Bientôt nous plongerons dans les frileuses ténèbres. Nous regretterons les jours de clarté de cet été

trop court durant lesquels nous flânions jusqu’au soir attendant que  les étoiles  scintillent chaque fois

qu’un enfant s’endormait. Nous glissons sur le sol recouvert de mousse, nos pas crissent

dans les feuilles sèches. Les ramassera-t-on à la pelle comme Prévert nous le susurre si joliment…

Le  parfum envoûtant nous attire inexorablement, envie d’en cueillir. Je ne connais pas les coins

 mais ceux de la pelouse tendent leur chapeaux… Comestibles ?

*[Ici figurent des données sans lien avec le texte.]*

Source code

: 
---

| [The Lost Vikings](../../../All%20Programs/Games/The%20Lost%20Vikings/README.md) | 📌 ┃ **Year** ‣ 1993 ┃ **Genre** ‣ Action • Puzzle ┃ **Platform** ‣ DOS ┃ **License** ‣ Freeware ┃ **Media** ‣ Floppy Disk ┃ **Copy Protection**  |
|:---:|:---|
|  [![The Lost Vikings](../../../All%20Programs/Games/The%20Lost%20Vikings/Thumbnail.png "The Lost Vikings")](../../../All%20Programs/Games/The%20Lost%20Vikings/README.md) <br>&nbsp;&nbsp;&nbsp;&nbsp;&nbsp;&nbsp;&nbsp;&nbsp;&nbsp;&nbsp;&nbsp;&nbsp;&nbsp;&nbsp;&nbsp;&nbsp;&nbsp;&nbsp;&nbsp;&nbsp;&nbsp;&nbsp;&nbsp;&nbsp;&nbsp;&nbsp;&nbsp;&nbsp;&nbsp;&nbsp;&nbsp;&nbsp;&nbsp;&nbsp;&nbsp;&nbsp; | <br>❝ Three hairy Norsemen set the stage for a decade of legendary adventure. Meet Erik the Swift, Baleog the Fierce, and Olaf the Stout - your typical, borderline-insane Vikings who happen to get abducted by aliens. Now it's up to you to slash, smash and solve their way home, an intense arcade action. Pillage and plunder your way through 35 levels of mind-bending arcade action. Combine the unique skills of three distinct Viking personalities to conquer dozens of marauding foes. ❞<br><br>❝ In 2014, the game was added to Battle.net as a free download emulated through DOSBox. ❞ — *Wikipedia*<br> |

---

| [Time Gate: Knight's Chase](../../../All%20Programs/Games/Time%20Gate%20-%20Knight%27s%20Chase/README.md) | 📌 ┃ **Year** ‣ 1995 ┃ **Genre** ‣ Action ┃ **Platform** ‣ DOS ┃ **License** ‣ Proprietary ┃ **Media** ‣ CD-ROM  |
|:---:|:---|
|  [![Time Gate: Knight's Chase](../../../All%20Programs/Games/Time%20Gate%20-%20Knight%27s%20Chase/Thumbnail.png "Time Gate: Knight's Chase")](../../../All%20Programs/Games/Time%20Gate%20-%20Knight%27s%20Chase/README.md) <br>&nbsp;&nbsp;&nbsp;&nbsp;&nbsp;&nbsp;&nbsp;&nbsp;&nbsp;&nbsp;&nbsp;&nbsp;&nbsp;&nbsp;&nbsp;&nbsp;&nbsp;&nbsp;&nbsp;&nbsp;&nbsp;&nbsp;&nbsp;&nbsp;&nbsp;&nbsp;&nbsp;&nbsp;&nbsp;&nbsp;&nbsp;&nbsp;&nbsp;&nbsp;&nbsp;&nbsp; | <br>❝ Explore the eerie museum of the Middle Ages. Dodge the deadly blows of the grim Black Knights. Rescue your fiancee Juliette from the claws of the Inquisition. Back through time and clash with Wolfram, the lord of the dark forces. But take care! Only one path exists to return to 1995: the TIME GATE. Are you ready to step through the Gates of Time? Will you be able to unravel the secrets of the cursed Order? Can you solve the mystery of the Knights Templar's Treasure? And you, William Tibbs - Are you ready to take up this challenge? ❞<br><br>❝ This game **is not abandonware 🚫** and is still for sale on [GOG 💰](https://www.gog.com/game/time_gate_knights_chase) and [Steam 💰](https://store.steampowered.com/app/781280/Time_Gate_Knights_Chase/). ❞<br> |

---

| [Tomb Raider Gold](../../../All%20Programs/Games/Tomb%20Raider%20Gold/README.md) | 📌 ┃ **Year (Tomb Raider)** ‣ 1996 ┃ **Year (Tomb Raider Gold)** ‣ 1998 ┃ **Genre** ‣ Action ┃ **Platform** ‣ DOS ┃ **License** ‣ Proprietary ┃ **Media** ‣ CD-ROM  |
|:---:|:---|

Dans les bois, les coups de fusil chasseurs sont autant de chocs qui semblent

clouer le cercueil de l’été.  Les cerfs s’enfuient et se réfugient dans les coins secrets :

leur brame  infatigable attirent les biches amoureuses et les chevreuils sortent du couvert

pour  s’approcher des champs.

Ce matin, courageusement j’ai attrapé mes outils et un coup de bêche par ci pour arracher

les dahlias ; un coup de bêche par là pour déplacer, remplacer quelques vivaces qui

hiberneront à l’abri d’un paillis installé soigneusement. J’ai vérifié les petits abris pour les

mésanges et fais un nœud à mon mouchoir pour penser à leur préparer quelques

boulettes de graines. Mon voisin en riant me raconte une blague que les indiens aiment à raconter :

Si l’homme blanc coupe et rentre du bois dans sa maison  c’est que l’hiver sera rude !

Et voilà,

Colchiques dans les prés fleurissent fleurissent

Colchiques dans les prés, c’est la fin de l’été.